**Что сделать**:
- a) Ответьте кратко на вопросы по тексту о семейно-правовом регулировании:
(i) Что происходит с браком, когда утрачивается его личная основа?
(ii) Кто утверждает, что ведущая роль в семейной сфере отводится правовому регулированию имущественных отношений?
(iii) Между чем, согласно тексту, прямые связи не установлены?
- b) Продолжите текст о семейно-правовом регулировании с того места, на котором он заканчивается.

**Исходный текст**:
-----
И где же здесь доказательство разрешения борьбы данных противоположностей в пользу имущественных? В первую очередь самим же автором подчеркнута связь личных неправовых и личных правовых элементов: утрачивается личная основа брака – брак прекращается (а с ним неизбежно и экономика брака).

Представляется, что порой для достижения цели доказать желаемое уважаемый автор превратно толкует положение вещей. Например, Н. Д. Егоров утверждает: «Личные неимущественные отношения между членами семьи регулируются государством постольку, поскольку они тесно связаны с имущественными и оказывают на них определенное влияние. Так, личные <…> отношения по воспитанию детей вовлекаются в сферу правового регулирования прежде всего потому, что они тесно связаны с имущественными отношениями по содержанию и воспитанию детей, <…> затрагивают экономические интересы общества… Поэтому в семейной сфере, как и в других сферах действия гражданского права, ведущая роль отводится правовому регулированию имущественных отношений»[69].

Во-первых, не вполне ясна «проговорка» автора: личные отношения по воспитанию связаны с имущественными отношениями.

по воспитанию. Во-вторых, полагаем, что обществу самоценна идеология родительства и детства в семье и сама по себе (тем более что прямые связи между успешной семейной экономикой, успешной государственной экономикой и желаемой – для общества и/или личности – идеологией брака и семьи не установлены: нередко эти связки взаимодействуют с обратно пропорциональным значением). В-третьих, наш «ученый дележ» семейно-правового «пирога» в значительной мере условен и абстрактен – на практике эти отношения имеют сложную взаимозависимость. Главное другое: может ли обеспечивать гражданско-правовой метод правового регулирования адекватное реальным семейным «материалам» регулирование, будет ли «костюмчик сидеть»?..
-----
**Исходный материал**:

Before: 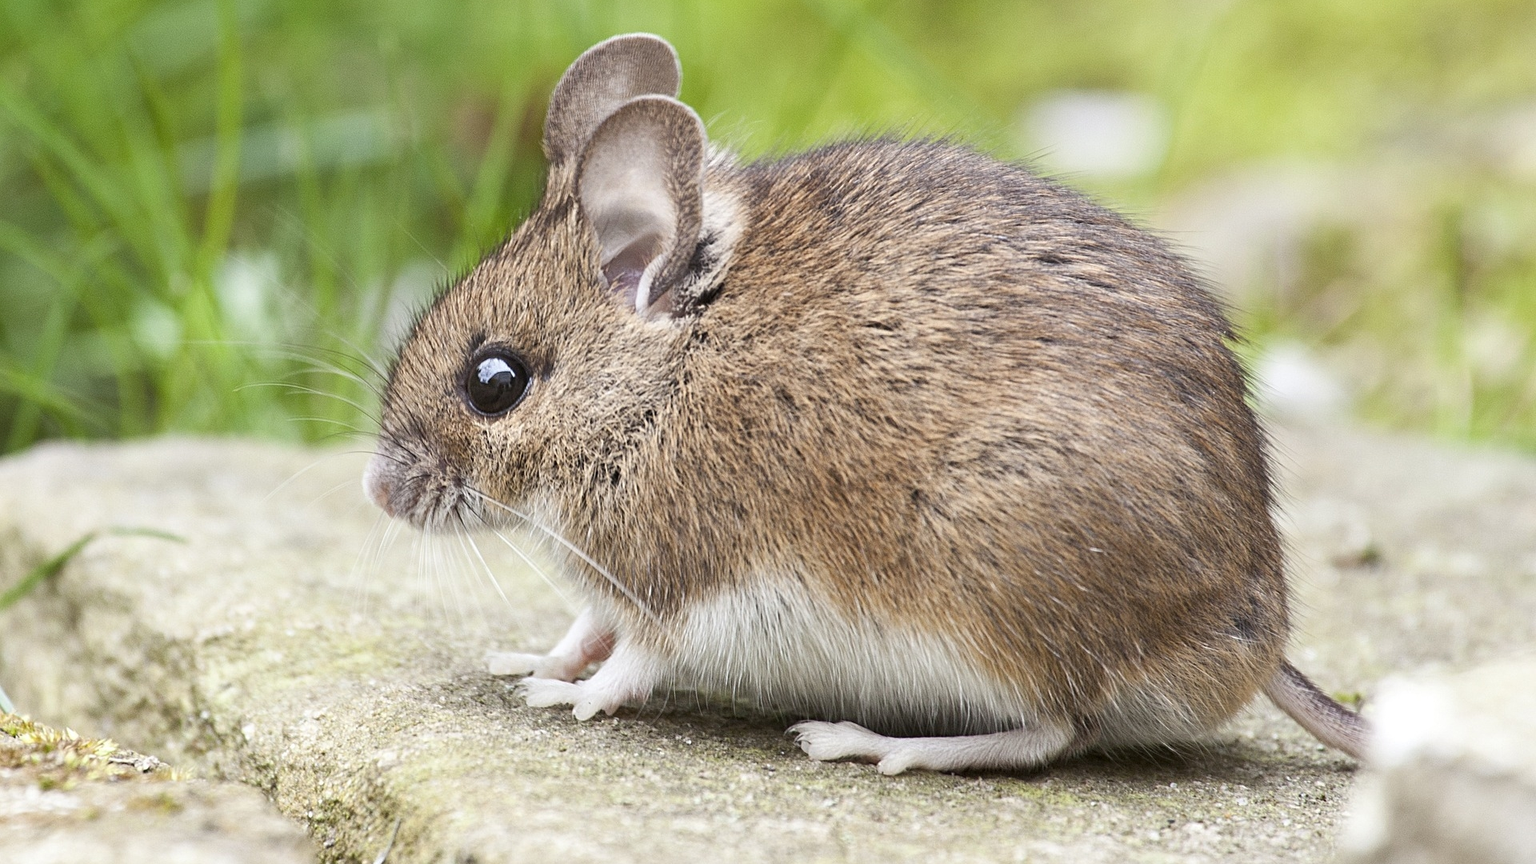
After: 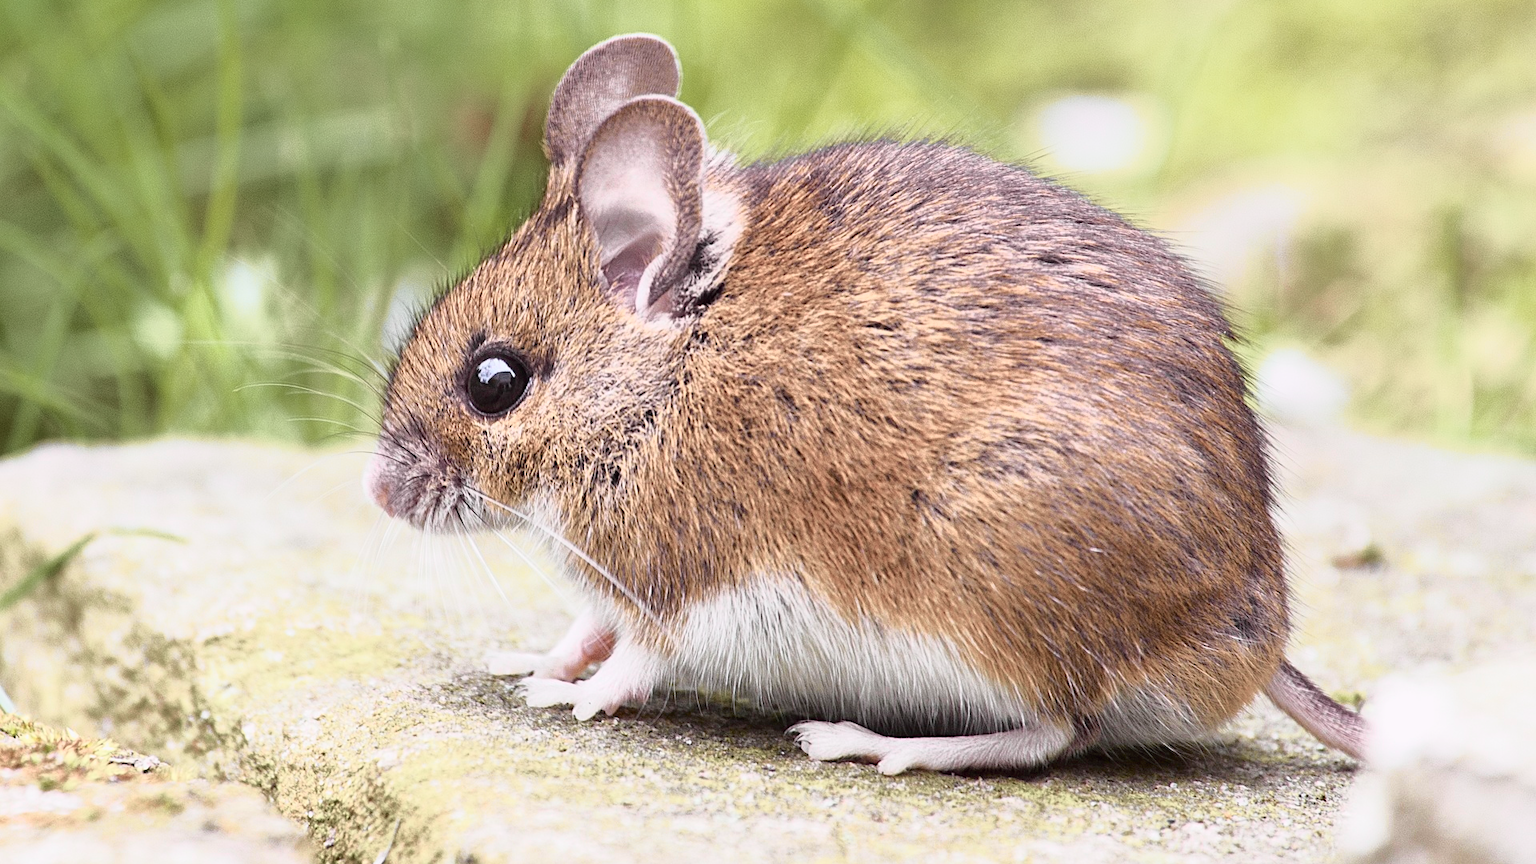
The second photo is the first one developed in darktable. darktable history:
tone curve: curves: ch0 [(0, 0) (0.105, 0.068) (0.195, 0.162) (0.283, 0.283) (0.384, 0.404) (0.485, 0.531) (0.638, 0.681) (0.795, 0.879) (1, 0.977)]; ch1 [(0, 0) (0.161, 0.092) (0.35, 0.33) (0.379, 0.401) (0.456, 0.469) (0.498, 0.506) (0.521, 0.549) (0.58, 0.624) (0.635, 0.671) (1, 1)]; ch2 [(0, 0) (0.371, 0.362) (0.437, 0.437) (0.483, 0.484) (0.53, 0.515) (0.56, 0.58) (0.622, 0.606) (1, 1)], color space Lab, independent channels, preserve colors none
-----
**Ответы**:
- a)
(i) Брак прекращается, а с ним неизбежно и экономика брака.
(ii) Н. Д. Егоров.
(iii) Между успешной семейной экономикой, успешной государственной экономикой и желаемой (для общества и/или личности) идеологией брака и семьи.

- b)
М. В. Антокольская и цивилисты санкт-перербургской школы к числу очевидно гражданско-правовых относят алиментные обязательства. Однако, подчеркивает А. М. Нечаева, в этой позиции также наблюдаются противоречия и отступления в пространство семейного права. Так, М. В. Антокольская, сосредоточившись на констатации гражданско-правовой сущности соглашения об уплате алиментов, «не заостряет своего внимания на алиментных обязательствах в случае их исполнения с помощью суда», а именно здесь, на взгляд А. М. Нечаевой, «трудно найти место гражданскому праву»[70]. По мнению Д. А. Медведева, двойственная природа алиментов (где затрагиваются как личные, так и имущественные отношения) объясняет их внешнюю близость с другими гражданско-правовыми обязательствами, впрочем, и очевидные отличия между ними (от договора ренты, дарения и др.); алиментное обязательство: имеет особый субъектный состав; строго безвозмездно – оно никак не связано с встречным предоставлением; существует и вне договорного обязательства, вытекая прямо из закона и решения суда; может изменяться и прекращаться по весьма специфическим основаниям[71]. А. М. Нечаева замечает, что, стремясь к последовательности, указанный автор рассуждает о приоритете социально-экономического начала в данных отношениях, ибо «существование алиментных обязательств обусловлено неравномерным закреплением материальных ценностей среди отдельных лиц в семье, а также различной способностью последних извлекать доходы за свой труд и на свой капитал»[72]. Между тем, уточняет А. М. Нечаева, материальное обеспечение родителями своих детей не связано с уровнем их материального благосостояния[73] – налицо их абсолютный родительский долг; эта забота есть непременная черта личности; она не связана с неумением извлекать доходы за свой труд (не все обладают такой способностью, в том числе и безупречные родители); «алименты» и «капитал» по своей внутренней сути несопоставимы (например, «лица с большим капиталом могут всячески уклоняться от уплаты алиментов, и наоборот – родитель со скромным заработком далеко не всегда забывает о необходимости содержать своего ребенка»[74]. (Все это, разумеется, цивилисты петербургской школы понимают, однако делают акценты, как и в других случаях, на общецивилистических ценностях, которые, с их точки зрения, пусть и в «отраженном» виде, распространяются или должны распространяться на имущественные семейные отношения.)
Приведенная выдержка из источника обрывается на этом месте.